TASK INSTRUCTIONS - The answer must be exactly the lines from the one containing "part: (633, 1330) -> (1057, 1464), moved" through the end of the material, with both ends kept and no other lines.

GIVEN DATA -
========================================

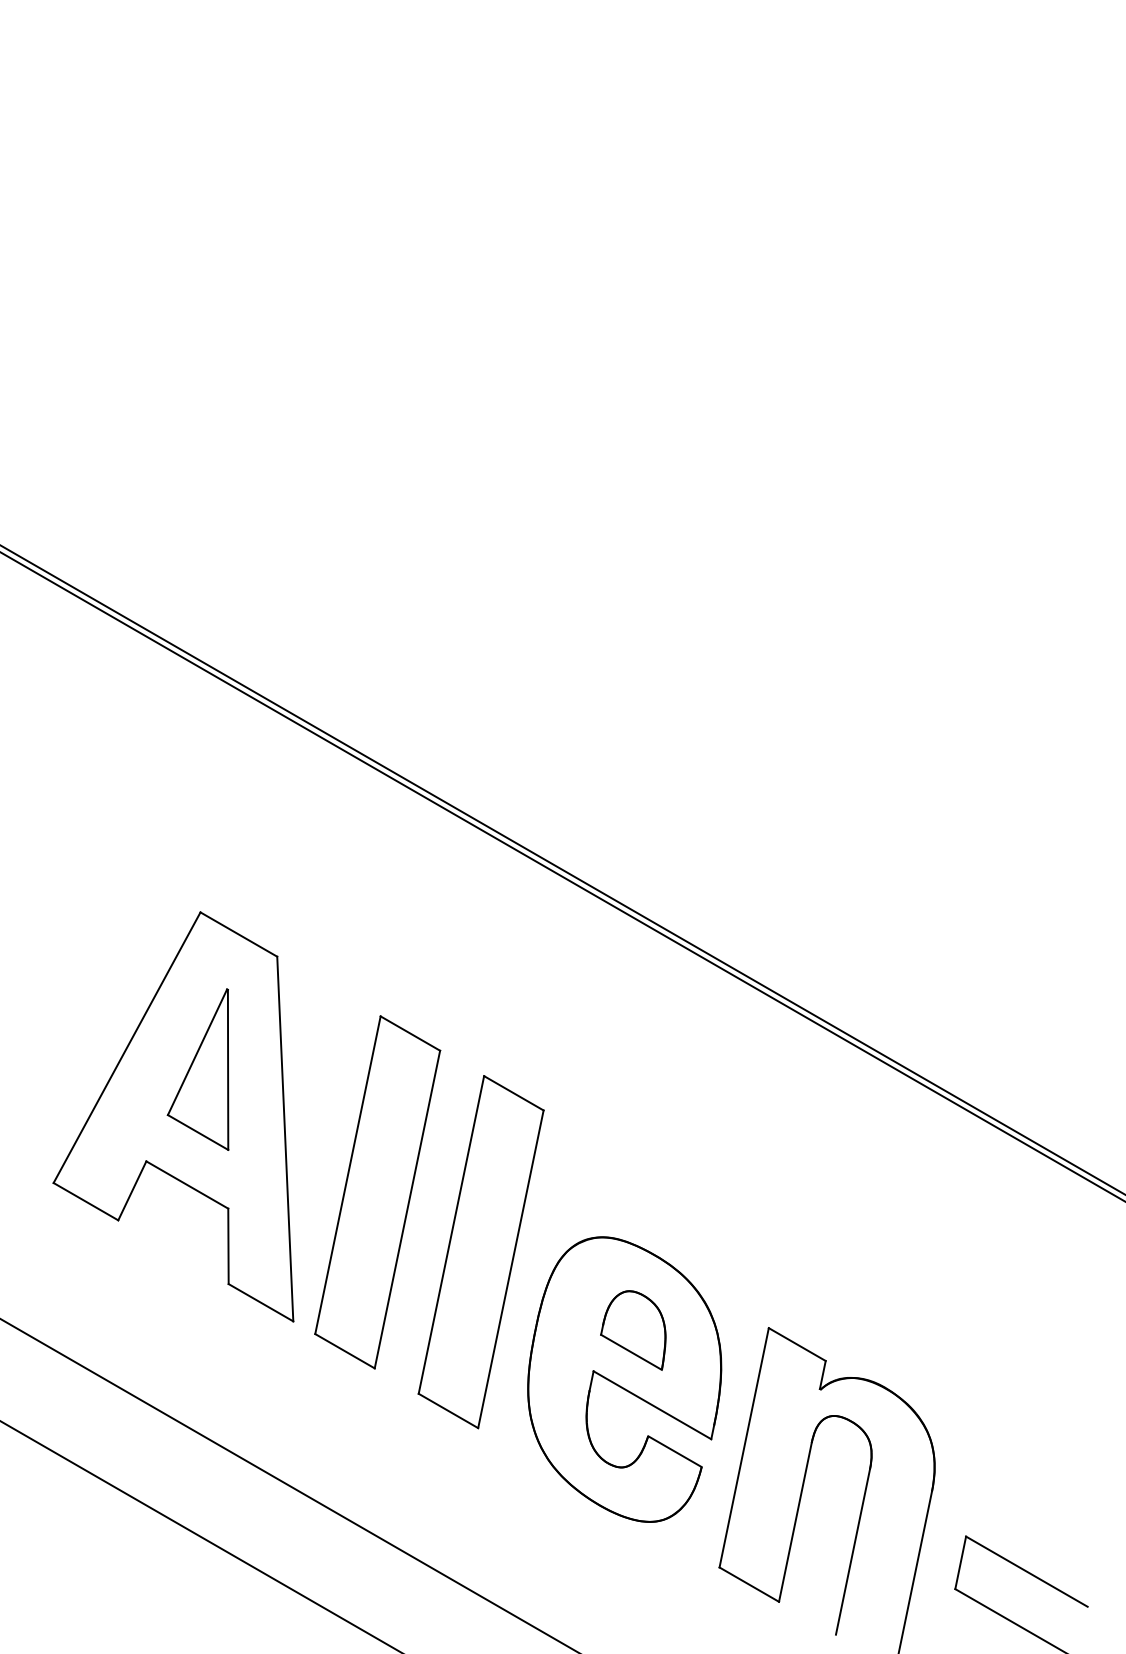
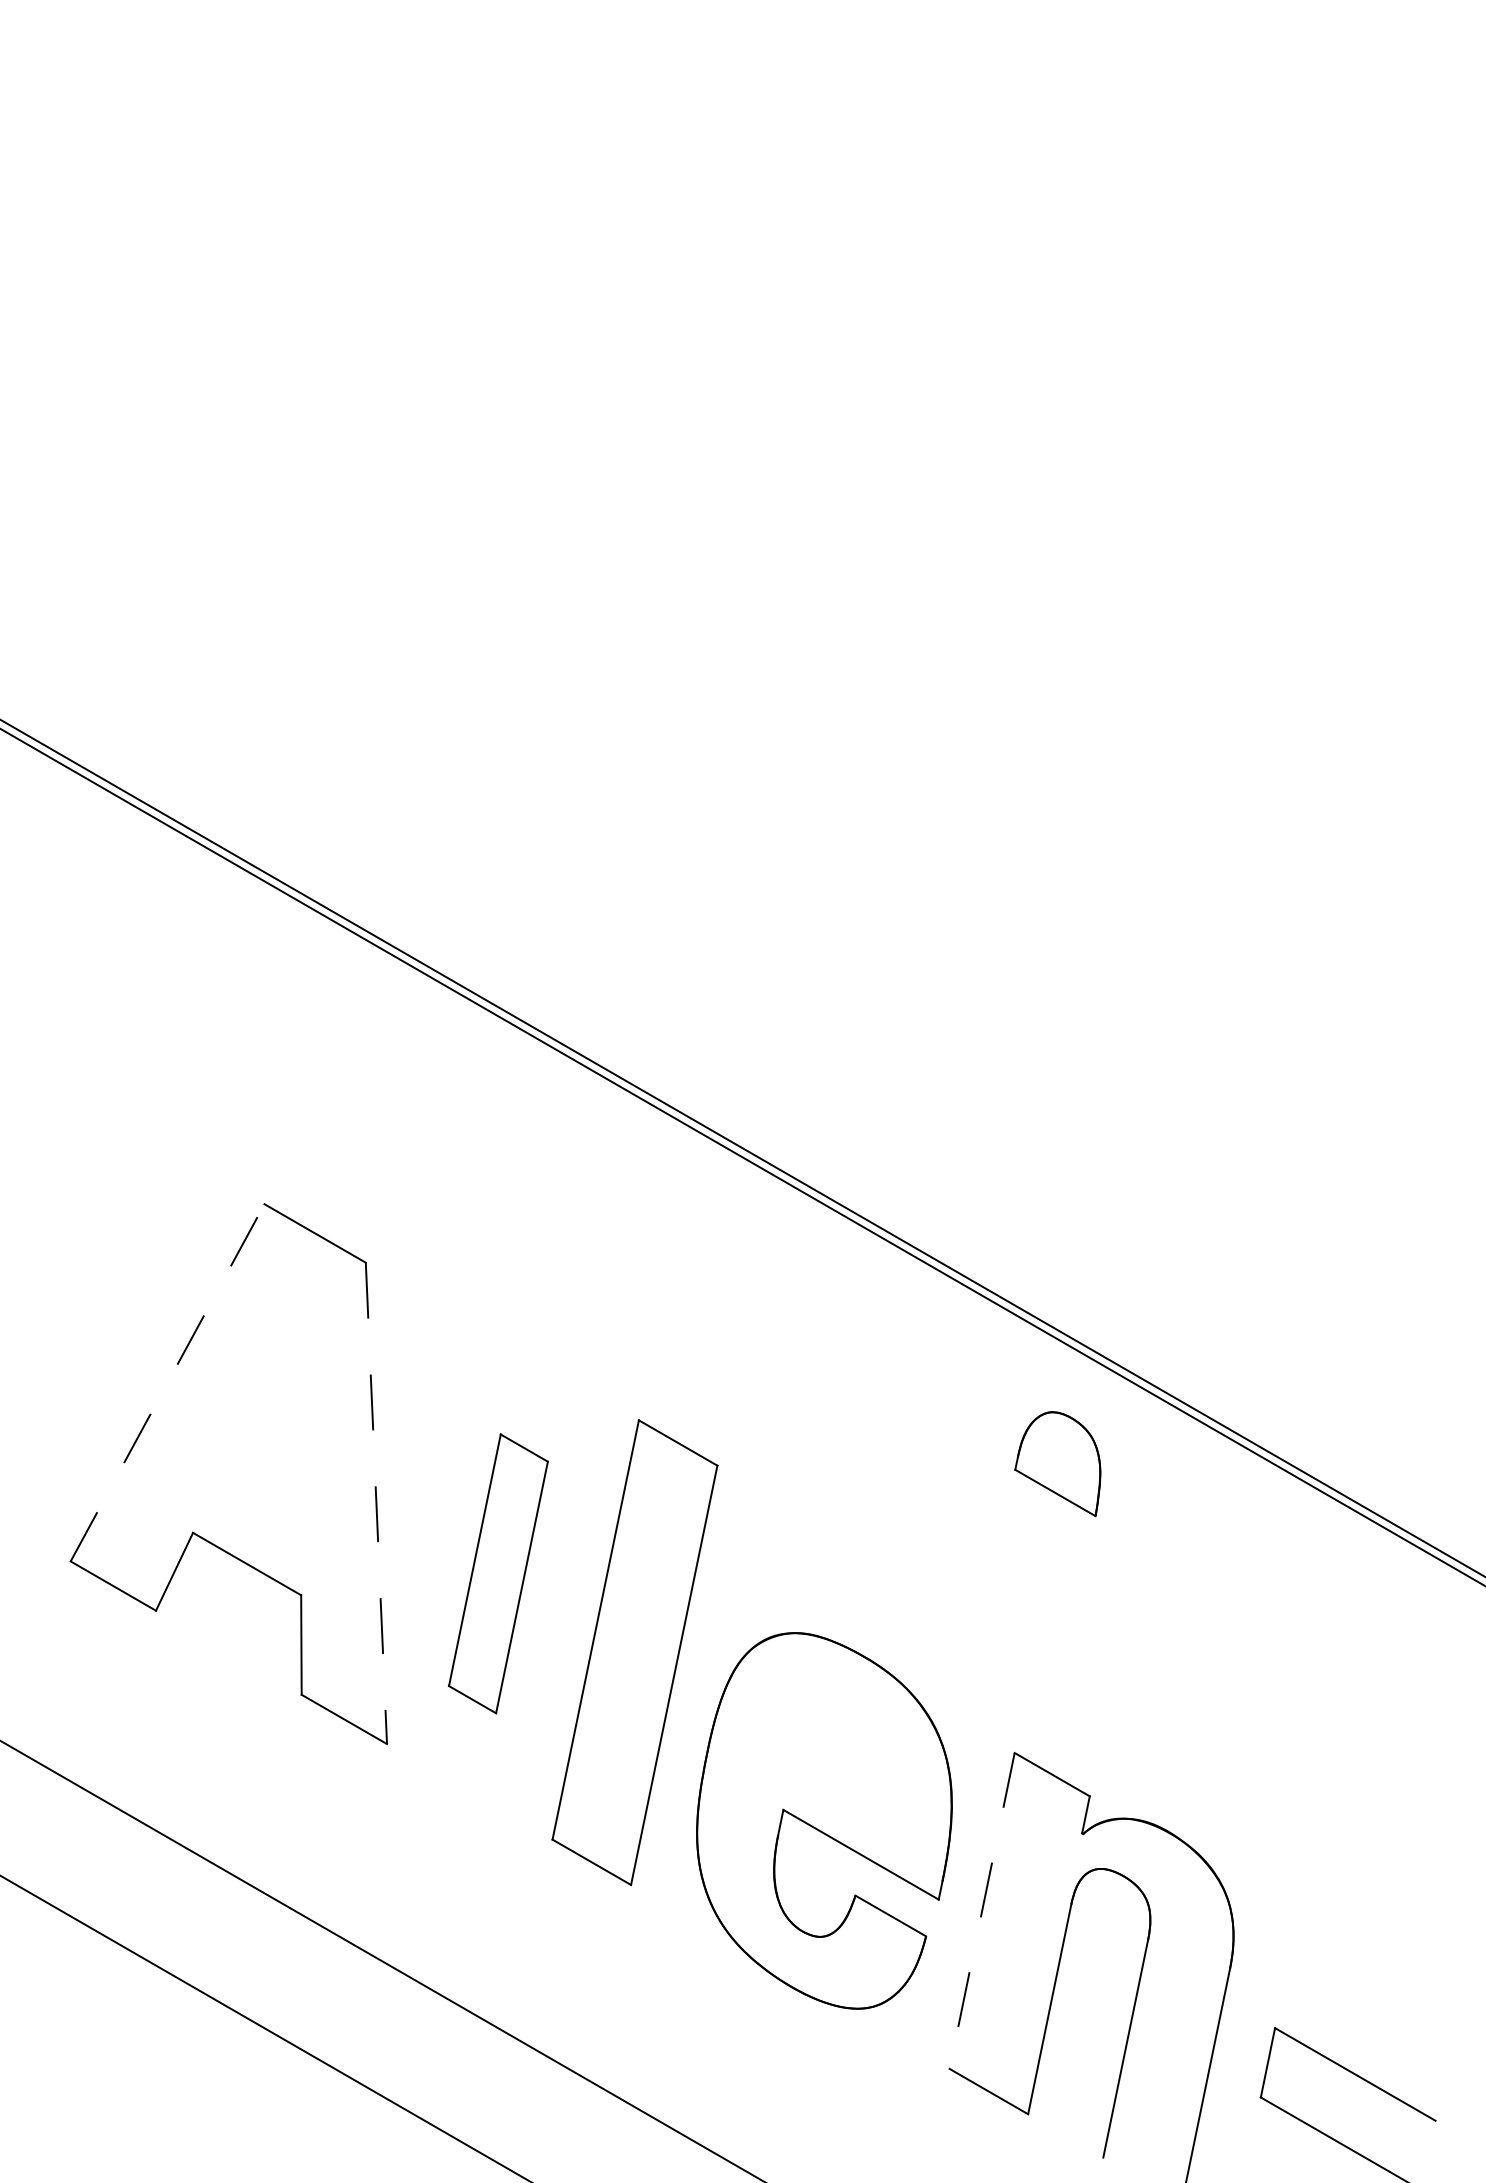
line: (127, 1047) -> (167, 1382), solid -> dashed
part: (198, 1069) -> (261, 1411), removed
line: (285, 1139) -> (376, 1503), solid -> dashed
part: (377, 1192) -> (498, 1573), size x0.6
part: (633, 1330) -> (1057, 1464), moved
line: (744, 1448) -> (982, 1911), solid -> dashed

========================================

YOUR RESPONSE -
part: (633, 1330) -> (1057, 1464), moved
line: (744, 1448) -> (982, 1911), solid -> dashed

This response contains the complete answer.